Lewis Hamilton became a seven-time Formula 1 World Champion after winning the 14th round of the 2020 season in Turkey. This year, he also won the Styrian, Hungarian, British, Spanish, Belgian, Tuscan, Eifel, Portuguese, and Italian races, along with the first Grand Prix held at Bahrain on the Thanksgiving weekend. However, following a positive COVID-19 test this week, the reigning champion is now set to skip the Sakhir Grand Prix also held at the Bahrain International Circuit, allowing for a young driver to do his best against his teammate Valtteri Bottas and the rest of the field.

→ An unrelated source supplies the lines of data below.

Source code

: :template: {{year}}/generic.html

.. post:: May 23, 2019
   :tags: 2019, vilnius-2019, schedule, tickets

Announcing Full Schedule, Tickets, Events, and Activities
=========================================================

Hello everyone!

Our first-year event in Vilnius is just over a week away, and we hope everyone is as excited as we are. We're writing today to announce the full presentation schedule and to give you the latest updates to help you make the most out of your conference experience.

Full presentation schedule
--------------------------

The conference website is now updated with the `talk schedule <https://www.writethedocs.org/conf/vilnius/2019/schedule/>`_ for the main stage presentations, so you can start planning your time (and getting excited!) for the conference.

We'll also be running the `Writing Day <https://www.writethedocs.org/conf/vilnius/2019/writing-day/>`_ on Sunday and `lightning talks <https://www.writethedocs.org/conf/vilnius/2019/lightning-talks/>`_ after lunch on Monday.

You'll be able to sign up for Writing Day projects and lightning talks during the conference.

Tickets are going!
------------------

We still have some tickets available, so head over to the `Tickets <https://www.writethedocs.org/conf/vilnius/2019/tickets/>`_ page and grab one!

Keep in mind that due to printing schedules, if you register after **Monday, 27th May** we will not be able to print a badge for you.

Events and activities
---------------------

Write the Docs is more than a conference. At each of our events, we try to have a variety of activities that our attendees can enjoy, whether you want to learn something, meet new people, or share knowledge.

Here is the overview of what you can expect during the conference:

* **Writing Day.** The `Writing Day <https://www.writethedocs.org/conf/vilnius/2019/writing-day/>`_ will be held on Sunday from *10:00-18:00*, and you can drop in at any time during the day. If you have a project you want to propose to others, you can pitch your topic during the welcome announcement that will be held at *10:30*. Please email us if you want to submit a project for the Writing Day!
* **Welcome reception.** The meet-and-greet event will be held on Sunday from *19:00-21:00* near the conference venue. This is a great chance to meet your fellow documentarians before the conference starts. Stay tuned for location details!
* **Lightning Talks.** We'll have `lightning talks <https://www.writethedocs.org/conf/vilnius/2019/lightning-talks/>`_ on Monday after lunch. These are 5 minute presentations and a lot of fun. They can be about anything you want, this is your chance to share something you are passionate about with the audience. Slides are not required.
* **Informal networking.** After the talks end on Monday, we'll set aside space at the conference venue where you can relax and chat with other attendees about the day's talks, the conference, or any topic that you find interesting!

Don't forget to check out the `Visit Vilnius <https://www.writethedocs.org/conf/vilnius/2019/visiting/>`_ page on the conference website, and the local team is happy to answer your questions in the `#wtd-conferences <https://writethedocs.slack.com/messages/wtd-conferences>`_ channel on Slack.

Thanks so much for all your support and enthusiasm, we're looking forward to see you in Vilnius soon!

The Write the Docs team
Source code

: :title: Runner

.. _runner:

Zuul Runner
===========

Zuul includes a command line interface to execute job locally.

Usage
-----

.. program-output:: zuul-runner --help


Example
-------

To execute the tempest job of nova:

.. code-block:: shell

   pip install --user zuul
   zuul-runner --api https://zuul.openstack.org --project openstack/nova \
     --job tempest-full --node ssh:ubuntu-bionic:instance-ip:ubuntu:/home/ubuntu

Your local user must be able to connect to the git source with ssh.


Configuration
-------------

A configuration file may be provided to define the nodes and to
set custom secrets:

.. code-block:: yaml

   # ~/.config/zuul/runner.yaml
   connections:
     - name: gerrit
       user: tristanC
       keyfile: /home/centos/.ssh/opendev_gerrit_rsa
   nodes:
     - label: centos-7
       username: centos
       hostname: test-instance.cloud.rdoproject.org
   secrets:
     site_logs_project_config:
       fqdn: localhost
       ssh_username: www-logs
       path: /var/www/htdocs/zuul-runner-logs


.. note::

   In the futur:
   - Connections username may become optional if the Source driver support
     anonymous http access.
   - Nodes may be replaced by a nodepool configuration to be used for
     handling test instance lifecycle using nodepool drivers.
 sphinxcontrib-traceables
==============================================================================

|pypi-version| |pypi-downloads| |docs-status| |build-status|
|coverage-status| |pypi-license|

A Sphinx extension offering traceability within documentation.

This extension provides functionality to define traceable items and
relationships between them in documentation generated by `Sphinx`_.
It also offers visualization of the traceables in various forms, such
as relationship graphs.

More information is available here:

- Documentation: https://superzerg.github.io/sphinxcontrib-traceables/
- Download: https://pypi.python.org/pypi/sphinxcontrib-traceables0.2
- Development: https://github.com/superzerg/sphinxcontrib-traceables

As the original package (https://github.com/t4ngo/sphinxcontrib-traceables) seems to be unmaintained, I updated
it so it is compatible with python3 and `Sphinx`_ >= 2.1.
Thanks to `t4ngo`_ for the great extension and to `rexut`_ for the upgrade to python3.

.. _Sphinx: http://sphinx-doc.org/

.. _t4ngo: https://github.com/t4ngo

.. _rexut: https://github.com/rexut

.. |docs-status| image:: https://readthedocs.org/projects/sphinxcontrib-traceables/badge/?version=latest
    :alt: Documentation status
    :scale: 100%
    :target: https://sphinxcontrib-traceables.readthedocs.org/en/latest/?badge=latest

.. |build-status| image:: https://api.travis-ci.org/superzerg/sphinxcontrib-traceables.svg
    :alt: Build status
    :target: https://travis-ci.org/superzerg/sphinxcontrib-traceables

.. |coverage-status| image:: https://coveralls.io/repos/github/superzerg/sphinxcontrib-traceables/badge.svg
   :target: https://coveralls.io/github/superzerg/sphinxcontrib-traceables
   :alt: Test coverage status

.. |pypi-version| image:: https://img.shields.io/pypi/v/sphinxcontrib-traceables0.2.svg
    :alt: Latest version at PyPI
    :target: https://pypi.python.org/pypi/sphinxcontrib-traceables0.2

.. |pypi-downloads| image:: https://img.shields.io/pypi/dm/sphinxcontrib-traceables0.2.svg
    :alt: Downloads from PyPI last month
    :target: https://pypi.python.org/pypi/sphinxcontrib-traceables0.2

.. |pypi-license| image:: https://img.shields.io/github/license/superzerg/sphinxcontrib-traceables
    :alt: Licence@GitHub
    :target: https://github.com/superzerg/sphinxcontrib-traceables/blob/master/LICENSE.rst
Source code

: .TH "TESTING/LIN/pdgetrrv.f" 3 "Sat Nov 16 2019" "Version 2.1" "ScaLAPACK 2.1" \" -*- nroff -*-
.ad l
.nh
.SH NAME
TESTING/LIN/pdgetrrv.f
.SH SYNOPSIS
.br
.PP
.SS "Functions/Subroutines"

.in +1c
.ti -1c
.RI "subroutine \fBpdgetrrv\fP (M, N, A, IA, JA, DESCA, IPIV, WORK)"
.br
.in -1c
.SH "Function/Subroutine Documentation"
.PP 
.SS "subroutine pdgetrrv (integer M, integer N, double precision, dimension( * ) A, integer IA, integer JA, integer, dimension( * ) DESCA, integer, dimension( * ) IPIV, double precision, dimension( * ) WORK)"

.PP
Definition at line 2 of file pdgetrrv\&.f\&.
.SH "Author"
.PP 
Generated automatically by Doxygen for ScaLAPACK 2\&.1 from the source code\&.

According to sources close to the fire, team principal Toto Wolff's first choice for a substitute would be British Williams driver George Russell, who joined Mercedes-AMG Petronas Motorsport as a part of their junior driver program in 2017. Racing for Williams F1 since 2019, whether the 22-year-old can jump into Lewis Hamilton's car will be mostly up to the Williams team, which is by far the weakest contender of the 2020 season.
Hamilton took to his social media channels to explain how the last week had unfolded, explaining the fact that he had three negative COVID-19 tests, but decided to take one more after waking up with mild symptoms. That final, fourth test returned positive.
If Russell can't jump from the slowest car into the fastest for a weekend, Wolff's second most likely option is Stoffel Vandoorne, who the team's reserve driver for 2020.
Meanwhile, Romain Grosjean is doing well after his horrific crash that split his Haas VF-20 in half. With just two races to go this season, Haas F1 already announced that both Grosjean and teammate Kevin Magnussen will be leaving them after 2020, with one 2021 seat now filled by 21-year-old Russian driver Nikita Mazepin. As part of a multi-year contract, F2 driver Mazepin is expected to be joined by Mick Schumacher at Haas.
Lewis Hamilton hasn't skipped a single race since starting his F1 career in 2007, leading to a record 265 consecutive starts in 13 years. We wish both him and Romain Grosjean a quick recovery.